_Instruction A_
Pick out every line of the records that contains the word "gray", and copy each one in full.

_Passage for review_
Tolstoy’s words indeed place you right smack in the battle. I could smell the gunpowder. I could hear the whistle of musket balls and I could feel the thud of “French pancakes”, as the Russian infantry fondly referred to cannon balls.
I’m stuck with my reading. Work has gotten in the way. But those Austrian battlefields are just too damn exciting. I have no intention of making a hasty retreat.
February 22nd, 2011 at 10:28
I admit I found the chapters on the new Count Bezukhov and the botched matchmaking at Bald Hills more engaging, but Nicolas Rostov makes the chapters focusing on the war quite interesting.
Rostov acts like a high school freshman: transparently impressionable, idealistic, self-conscious to the point of absurdity. But that’s just the point, one cannot just brush it off as absurd, because these very traits Tolstoy describes in Rostov resonates with the reader who, at some point in life, has gone through some period of hero worship over a superior (a teacher perhaps, or an older schoolmate) and experienced this same ridiculous need to prove one’s self, even over the most trifling matters.

_Data section_
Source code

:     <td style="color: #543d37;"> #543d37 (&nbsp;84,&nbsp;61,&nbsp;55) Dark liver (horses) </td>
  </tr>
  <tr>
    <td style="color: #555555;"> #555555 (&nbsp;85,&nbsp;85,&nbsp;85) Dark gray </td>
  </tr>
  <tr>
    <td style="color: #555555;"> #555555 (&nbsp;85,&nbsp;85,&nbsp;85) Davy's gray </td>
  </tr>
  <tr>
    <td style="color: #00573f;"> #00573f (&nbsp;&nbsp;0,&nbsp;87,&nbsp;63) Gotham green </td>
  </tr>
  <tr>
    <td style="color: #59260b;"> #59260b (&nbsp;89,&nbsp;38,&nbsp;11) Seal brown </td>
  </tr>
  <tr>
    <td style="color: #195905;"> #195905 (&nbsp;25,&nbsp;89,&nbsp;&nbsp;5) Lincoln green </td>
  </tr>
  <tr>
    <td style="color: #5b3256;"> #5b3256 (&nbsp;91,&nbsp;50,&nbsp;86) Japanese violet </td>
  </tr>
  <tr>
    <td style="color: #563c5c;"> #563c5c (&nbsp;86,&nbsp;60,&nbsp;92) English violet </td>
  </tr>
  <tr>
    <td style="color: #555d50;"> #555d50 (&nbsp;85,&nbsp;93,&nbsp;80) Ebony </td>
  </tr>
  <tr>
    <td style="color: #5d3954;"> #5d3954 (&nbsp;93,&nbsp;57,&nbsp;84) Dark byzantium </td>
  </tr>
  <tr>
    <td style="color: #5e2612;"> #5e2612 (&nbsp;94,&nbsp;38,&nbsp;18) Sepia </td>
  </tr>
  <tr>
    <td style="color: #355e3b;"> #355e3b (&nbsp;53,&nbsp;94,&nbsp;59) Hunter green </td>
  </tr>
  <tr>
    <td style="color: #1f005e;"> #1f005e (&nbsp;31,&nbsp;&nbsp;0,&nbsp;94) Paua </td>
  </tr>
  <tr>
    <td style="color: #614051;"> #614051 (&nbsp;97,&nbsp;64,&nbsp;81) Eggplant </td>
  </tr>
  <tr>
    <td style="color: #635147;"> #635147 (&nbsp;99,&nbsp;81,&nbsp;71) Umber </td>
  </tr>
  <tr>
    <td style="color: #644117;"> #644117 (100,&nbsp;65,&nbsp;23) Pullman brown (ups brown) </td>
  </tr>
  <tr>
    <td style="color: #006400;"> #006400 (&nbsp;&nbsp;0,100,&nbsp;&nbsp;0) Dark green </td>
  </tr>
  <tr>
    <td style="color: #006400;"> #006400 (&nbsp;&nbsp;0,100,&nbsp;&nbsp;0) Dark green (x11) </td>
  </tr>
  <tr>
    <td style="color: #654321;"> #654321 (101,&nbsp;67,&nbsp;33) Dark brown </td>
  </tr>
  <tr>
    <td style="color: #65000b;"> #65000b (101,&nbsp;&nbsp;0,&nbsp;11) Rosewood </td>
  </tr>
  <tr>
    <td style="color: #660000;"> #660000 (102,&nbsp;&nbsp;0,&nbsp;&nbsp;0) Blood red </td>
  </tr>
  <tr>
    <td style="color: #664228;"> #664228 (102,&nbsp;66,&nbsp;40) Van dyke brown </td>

_Instruction B_
Carry on the reader comments about Tolstoy's battle chapters from the point where they stop.

_Task response A_
    <td style="color: #555555;"> #555555 (&nbsp;85,&nbsp;85,&nbsp;85) Dark gray </td>
    <td style="color: #555555;"> #555555 (&nbsp;85,&nbsp;85,&nbsp;85) Davy's gray </td>

_Task response B_
It’s interesting to note how Prince Andrei, on first meeting Rostov, so easily gauges Rostov for the green eager beaver he still is. Which makes me wonder about Andrei. Tolstoy does not explain how Prince Andrei came to be this sad, lonely man (other than Pierre, he has no other real friends). In spite of his father’s dysfunctional child-rearing, both father and son communicate well enough, and both are after the same ideals. And how did this man, with his keen judgment of character, end up with Lise, who is all about happiness and light? Did he love her at one point? Every time these two are in the same room together, my impression of Lise is of this flighty socialite who flirts with all the men while her husband observes from the sidelines. But without Andrei in the picture, my sentiments turn favorable: Lise is a very positive person, and in spite of the overpowering gloom of Bald Hills she manages to choose to be happy.
The real battle may have happened at Austerlitz, but it’s these little battles between and within Tolstoy’s well-honed personalities that make War and Peace such a fun read.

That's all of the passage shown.